▶ WHAT YOU NEED TO DO: Retype each of the following lines exactly, keeping every character, line break, and language unchanged.

□ □ □ □

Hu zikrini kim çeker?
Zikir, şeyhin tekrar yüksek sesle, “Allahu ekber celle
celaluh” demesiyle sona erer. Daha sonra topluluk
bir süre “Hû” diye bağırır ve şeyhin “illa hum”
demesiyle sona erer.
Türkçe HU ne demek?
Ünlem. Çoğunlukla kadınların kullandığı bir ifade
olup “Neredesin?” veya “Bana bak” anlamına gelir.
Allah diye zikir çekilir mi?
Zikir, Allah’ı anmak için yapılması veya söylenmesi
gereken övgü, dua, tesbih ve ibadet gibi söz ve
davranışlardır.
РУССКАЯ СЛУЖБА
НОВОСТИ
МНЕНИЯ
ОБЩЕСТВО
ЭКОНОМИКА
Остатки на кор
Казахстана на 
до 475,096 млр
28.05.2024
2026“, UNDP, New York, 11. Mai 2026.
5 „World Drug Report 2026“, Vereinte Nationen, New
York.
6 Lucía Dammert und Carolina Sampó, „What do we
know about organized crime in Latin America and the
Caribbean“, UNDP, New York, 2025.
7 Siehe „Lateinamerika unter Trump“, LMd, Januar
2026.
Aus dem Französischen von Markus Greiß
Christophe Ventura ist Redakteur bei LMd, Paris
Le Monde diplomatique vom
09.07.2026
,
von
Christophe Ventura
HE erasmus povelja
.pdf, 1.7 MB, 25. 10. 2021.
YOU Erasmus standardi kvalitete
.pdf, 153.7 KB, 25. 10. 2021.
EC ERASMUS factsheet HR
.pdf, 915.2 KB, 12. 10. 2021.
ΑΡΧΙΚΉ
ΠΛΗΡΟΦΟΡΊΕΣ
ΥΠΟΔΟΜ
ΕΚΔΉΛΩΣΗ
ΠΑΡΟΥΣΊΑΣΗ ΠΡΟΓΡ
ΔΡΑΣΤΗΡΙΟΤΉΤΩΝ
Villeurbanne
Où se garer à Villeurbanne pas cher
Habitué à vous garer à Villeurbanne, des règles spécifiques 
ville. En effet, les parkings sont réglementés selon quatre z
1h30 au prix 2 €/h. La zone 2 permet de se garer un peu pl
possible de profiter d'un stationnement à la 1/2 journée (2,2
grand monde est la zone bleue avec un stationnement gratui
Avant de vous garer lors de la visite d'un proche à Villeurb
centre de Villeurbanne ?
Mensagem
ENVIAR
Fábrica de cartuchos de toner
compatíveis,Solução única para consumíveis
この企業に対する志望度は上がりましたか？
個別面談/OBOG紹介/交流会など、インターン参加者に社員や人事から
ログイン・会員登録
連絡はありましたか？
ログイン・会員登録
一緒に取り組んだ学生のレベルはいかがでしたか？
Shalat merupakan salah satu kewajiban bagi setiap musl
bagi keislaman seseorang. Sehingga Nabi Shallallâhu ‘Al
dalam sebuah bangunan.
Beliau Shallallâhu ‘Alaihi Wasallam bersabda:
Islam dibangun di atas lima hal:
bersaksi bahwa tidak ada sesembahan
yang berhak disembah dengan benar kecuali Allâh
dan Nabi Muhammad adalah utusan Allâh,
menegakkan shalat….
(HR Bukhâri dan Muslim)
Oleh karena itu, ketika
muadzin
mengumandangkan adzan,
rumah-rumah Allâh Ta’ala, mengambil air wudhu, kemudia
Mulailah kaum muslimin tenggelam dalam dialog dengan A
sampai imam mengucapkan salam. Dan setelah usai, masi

□ □ □ □

▶ RESULT OF THE EXERCISE:
Hu zikrini kim çeker?
Zikir, şeyhin tekrar yüksek sesle, “Allahu ekber celle
celaluh” demesiyle sona erer. Daha sonra topluluk
bir süre “Hû” diye bağırır ve şeyhin “illa hum”
demesiyle sona erer.
Türkçe HU ne demek?
Ünlem. Çoğunlukla kadınların kullandığı bir ifade
olup “Neredesin?” veya “Bana bak” anlamına gelir.
Allah diye zikir çekilir mi?
Zikir, Allah’ı anmak için yapılması veya söylenmesi
gereken övgü, dua, tesbih ve ibadet gibi söz ve
davranışlardır.
РУССКАЯ СЛУЖБА
НОВОСТИ
МНЕНИЯ
ОБЩЕСТВО
ЭКОНОМИКА
Остатки на кор
Казахстана на 
до 475,096 млр
28.05.2024
2026“, UNDP, New York, 11. Mai 2026.
5 „World Drug Report 2026“, Vereinte Nationen, New
York.
6 Lucía Dammert und Carolina Sampó, „What do we
know about organized crime in Latin America and the
Caribbean“, UNDP, New York, 2025.
7 Siehe „Lateinamerika unter Trump“, LMd, Januar
2026.
Aus dem Französischen von Markus Greiß
Christophe Ventura ist Redakteur bei LMd, Paris
Le Monde diplomatique vom
09.07.2026
,
von
Christophe Ventura
HE erasmus povelja
.pdf, 1.7 MB, 25. 10. 2021.
YOU Erasmus standardi kvalitete
.pdf, 153.7 KB, 25. 10. 2021.
EC ERASMUS factsheet HR
.pdf, 915.2 KB, 12. 10. 2021.
ΑΡΧΙΚΉ
ΠΛΗΡΟΦΟΡΊΕΣ
ΥΠΟΔΟΜ
ΕΚΔΉΛΩΣΗ
ΠΑΡΟΥΣΊΑΣΗ ΠΡΟΓΡ
ΔΡΑΣΤΗΡΙΟΤΉΤΩΝ
Villeurbanne
Où se garer à Villeurbanne pas cher
Habitué à vous garer à Villeurbanne, des règles spécifiques 
ville. En effet, les parkings sont réglementés selon quatre z
1h30 au prix 2 €/h. La zone 2 permet de se garer un peu pl
possible de profiter d'un stationnement à la 1/2 journée (2,2
grand monde est la zone bleue avec un stationnement gratui
Avant de vous garer lors de la visite d'un proche à Villeurb
centre de Villeurbanne ?
Mensagem
ENVIAR
Fábrica de cartuchos de toner
compatíveis,Solução única para consumíveis
この企業に対する志望度は上がりましたか？
個別面談/OBOG紹介/交流会など、インターン参加者に社員や人事から
ログイン・会員登録
連絡はありましたか？
ログイン・会員登録
一緒に取り組んだ学生のレベルはいかがでしたか？
Shalat merupakan salah satu kewajiban bagi setiap musl
bagi keislaman seseorang. Sehingga Nabi Shallallâhu ‘Al
dalam sebuah bangunan.
Beliau Shallallâhu ‘Alaihi Wasallam bersabda:
Islam dibangun di atas lima hal:
bersaksi bahwa tidak ada sesembahan
yang berhak disembah dengan benar kecuali Allâh
dan Nabi Muhammad adalah utusan Allâh,
menegakkan shalat….
(HR Bukhâri dan Muslim)
Oleh karena itu, ketika
muadzin
mengumandangkan adzan,
rumah-rumah Allâh Ta’ala, mengambil air wudhu, kemudia
Mulailah kaum muslimin tenggelam dalam dialog dengan A
sampai imam mengucapkan salam. Dan setelah usai, masi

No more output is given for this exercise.